In trying to get the rbf onto the board though I noticed that function in LimeSuite doesn’t seem to work. LimeUtil does though.

Code-wise, its true you need to look for places where a timestamp is less than a previous timestamp, but that’s actually way easier than the rf switch solution mentioned above (which I did also implement and made work - but what a pain - since gain changes with frequency quite badly in the range I’m using, and then you have to look at the magnitude of every sample to figure out where the pulse starts or stops).

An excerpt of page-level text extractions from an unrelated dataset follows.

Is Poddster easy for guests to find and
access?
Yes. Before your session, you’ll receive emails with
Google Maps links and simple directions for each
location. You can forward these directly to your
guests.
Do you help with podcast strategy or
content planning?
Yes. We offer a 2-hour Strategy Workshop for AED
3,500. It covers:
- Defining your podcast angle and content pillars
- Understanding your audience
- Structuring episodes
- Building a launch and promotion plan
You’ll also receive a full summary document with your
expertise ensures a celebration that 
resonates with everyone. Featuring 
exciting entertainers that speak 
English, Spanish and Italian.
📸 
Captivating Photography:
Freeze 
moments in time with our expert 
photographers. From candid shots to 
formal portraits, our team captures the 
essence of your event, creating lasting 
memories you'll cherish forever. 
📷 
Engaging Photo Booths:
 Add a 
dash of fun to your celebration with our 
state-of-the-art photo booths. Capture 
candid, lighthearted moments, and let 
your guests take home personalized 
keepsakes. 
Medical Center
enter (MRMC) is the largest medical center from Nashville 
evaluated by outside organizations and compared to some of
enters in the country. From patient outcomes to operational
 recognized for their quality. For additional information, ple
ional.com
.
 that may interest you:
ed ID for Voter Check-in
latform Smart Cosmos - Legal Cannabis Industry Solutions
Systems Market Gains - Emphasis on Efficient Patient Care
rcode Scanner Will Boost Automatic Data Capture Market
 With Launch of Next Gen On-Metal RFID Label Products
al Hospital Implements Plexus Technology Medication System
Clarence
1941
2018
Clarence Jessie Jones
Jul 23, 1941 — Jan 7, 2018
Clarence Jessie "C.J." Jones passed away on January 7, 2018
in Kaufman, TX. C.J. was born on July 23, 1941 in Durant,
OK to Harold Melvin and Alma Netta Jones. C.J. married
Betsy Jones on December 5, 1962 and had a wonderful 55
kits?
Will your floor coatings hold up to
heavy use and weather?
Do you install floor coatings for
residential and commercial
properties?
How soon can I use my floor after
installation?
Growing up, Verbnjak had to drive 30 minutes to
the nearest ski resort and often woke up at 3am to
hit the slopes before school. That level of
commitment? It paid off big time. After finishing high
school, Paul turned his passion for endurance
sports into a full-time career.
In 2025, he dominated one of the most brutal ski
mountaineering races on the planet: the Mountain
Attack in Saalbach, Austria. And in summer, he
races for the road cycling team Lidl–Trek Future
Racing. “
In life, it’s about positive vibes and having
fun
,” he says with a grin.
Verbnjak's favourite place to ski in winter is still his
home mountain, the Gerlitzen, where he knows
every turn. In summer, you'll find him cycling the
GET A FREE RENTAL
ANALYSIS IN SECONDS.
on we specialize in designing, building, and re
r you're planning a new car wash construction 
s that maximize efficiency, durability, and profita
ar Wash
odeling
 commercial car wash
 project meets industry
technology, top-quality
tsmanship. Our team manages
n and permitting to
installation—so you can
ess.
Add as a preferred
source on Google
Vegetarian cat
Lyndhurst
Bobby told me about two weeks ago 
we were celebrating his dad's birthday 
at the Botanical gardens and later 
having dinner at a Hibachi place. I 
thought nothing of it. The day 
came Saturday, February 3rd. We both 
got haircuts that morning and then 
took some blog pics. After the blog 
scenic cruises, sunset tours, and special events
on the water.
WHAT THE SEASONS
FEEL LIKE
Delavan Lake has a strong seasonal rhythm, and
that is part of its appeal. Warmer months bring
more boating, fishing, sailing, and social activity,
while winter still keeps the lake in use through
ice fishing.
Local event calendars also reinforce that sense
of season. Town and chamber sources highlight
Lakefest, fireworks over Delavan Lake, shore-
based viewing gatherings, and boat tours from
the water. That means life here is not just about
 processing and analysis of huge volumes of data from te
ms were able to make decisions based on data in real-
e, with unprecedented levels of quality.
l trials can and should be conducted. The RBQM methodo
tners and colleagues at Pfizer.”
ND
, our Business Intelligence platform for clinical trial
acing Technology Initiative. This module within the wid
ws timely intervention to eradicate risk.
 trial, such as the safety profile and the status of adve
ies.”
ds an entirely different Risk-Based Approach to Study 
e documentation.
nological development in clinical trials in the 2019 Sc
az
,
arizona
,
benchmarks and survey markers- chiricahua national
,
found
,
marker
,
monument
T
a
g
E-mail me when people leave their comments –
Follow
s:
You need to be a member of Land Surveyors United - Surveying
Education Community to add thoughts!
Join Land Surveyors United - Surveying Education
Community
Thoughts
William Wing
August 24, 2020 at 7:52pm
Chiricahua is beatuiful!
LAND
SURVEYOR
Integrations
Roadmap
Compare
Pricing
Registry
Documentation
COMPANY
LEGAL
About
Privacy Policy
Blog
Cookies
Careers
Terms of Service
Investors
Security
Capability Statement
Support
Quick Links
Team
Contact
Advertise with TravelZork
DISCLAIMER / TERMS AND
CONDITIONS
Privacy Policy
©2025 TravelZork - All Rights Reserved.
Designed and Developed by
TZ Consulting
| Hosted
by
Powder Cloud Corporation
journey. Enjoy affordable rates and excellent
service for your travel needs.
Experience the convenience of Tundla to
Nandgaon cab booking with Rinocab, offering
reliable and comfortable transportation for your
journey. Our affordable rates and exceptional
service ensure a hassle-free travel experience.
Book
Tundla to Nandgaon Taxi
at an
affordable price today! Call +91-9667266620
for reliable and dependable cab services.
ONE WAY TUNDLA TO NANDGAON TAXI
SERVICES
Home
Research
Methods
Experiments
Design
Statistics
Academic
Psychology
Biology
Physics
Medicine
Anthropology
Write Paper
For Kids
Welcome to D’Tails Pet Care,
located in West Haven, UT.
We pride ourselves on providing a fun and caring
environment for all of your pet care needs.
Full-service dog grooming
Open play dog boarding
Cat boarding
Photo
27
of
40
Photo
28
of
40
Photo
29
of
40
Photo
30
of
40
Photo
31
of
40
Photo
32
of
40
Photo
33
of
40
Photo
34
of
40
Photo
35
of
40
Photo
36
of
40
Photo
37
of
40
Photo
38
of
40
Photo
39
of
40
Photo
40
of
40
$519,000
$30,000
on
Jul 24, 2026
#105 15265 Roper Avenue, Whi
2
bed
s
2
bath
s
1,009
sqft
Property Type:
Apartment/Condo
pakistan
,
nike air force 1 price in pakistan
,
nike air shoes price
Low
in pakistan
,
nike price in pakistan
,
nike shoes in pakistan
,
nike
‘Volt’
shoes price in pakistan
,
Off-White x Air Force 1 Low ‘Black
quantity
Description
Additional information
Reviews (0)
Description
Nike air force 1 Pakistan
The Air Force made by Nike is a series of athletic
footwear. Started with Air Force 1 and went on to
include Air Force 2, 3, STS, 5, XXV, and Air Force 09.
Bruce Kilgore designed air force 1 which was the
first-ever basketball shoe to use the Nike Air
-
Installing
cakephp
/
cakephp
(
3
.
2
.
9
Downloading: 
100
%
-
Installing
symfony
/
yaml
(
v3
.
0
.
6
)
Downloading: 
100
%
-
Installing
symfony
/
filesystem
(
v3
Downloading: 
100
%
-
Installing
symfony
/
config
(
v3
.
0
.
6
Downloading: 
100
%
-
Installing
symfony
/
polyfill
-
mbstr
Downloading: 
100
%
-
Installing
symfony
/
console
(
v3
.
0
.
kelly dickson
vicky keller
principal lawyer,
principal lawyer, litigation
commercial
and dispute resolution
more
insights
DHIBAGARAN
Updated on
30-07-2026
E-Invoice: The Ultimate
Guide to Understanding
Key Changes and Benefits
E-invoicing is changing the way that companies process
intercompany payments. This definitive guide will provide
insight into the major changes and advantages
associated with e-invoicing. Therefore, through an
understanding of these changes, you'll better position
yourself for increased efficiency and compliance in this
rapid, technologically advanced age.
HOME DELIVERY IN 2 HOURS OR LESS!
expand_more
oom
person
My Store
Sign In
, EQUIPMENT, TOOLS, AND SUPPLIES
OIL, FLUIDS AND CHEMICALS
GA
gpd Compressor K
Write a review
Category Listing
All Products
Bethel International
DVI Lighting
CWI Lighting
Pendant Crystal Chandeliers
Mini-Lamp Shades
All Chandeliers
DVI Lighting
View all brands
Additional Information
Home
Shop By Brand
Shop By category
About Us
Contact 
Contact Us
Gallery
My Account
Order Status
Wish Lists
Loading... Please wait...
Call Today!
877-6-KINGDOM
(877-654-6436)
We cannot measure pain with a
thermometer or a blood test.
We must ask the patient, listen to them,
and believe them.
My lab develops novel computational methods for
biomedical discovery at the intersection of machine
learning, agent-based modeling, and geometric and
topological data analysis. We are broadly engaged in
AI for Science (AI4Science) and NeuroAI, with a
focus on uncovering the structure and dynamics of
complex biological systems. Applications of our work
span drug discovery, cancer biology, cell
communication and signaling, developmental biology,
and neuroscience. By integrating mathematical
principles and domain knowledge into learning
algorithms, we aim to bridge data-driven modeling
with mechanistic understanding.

In my application there is no tx happening when the timestamp is reset, though I start transmitting shortly afterwards and things seem to work correctly. I’m not sure how nice things would be if you were in the middle of transmitting when the timestamps suddenly reset.

Does it work well? And how does it work exactly?

The 2 limes are receiving, then something (maybe one of the Limes) that is plugged to GPIO 0 of the 2 limes resets the counter on both at basically the same time (the same signal would be sent to both through a T), and so the next group of samples that is digitized will have a timestamp close to zero (probably not zero else it would mean the counter was reset at the beginning of a block of samples). From now on you can easily compare the samples from both Limes thanks to their shared timestamp.

Is this how it works?

@IgnasJ Any thoughts on this? Also if synchronization works well like this, and as it seems the changes at the FPGA level are minimum, could such changes be added to the official repo? Though thinking of it this would make 1 less available GPIO…

@cmichal Do you have a fork that others can use to test this? Or some detailed explanations for a complete FPGA novice on how to modify it?

A LimeSDR Made Simple on the FPGA, how it works, what it does, how it’s linked to others things, would actually be really interesting.

What you describe is basically right -toggling the GPIO high then low will reset the timestamp counter, and you detect it by seeing that the most recent timestamp is lower than the one before. I think if you see a timestamp of 0 you shouldn’t trust it, because it probably gets held at zero as long as the GPIO is high, so look at the timestamp of the next packet.

I think the only source file that’s changed is the top level bdf. I’ve put mine at http://www.phas.ubc.ca/~michal/lms7_trx_top.bdf, and the binary at: http://www.phas.ubc.ca/~michal/LimeSDR-USB_lms7_trx_HW_1.4.rbf

If you open the .qsf, then browse the .bdf and search for the signal names I mentioned above, it should be easy to spot the or gate I added. The diff of the bdf seems very large, but I’m using a newer version of Quartus and it seems to have moved things around.

Thanks a lot, I’ll take a look at it.

So, I didn’t realize that LimeSDR supported timestamps AT ALL, let alone had any mechanisms
that reset them. This is good news for people wanting to do coherence across multiple devices.

Quite apart from the external-trigger mechanism (1PPS, etc), there’s also, in USB3, the ITP packet which is broadcast to all devices. The Isochronous Timestamp Packet includes a 27-bit sequence number.

So, one might be able to setup a scenario were the host says to all the attached Lime boards “hey guys, when you see ITP sequence number , start streaming”.

That is an interesting idea. @Zack, curious as to your thoughts on how hard this might be to implement?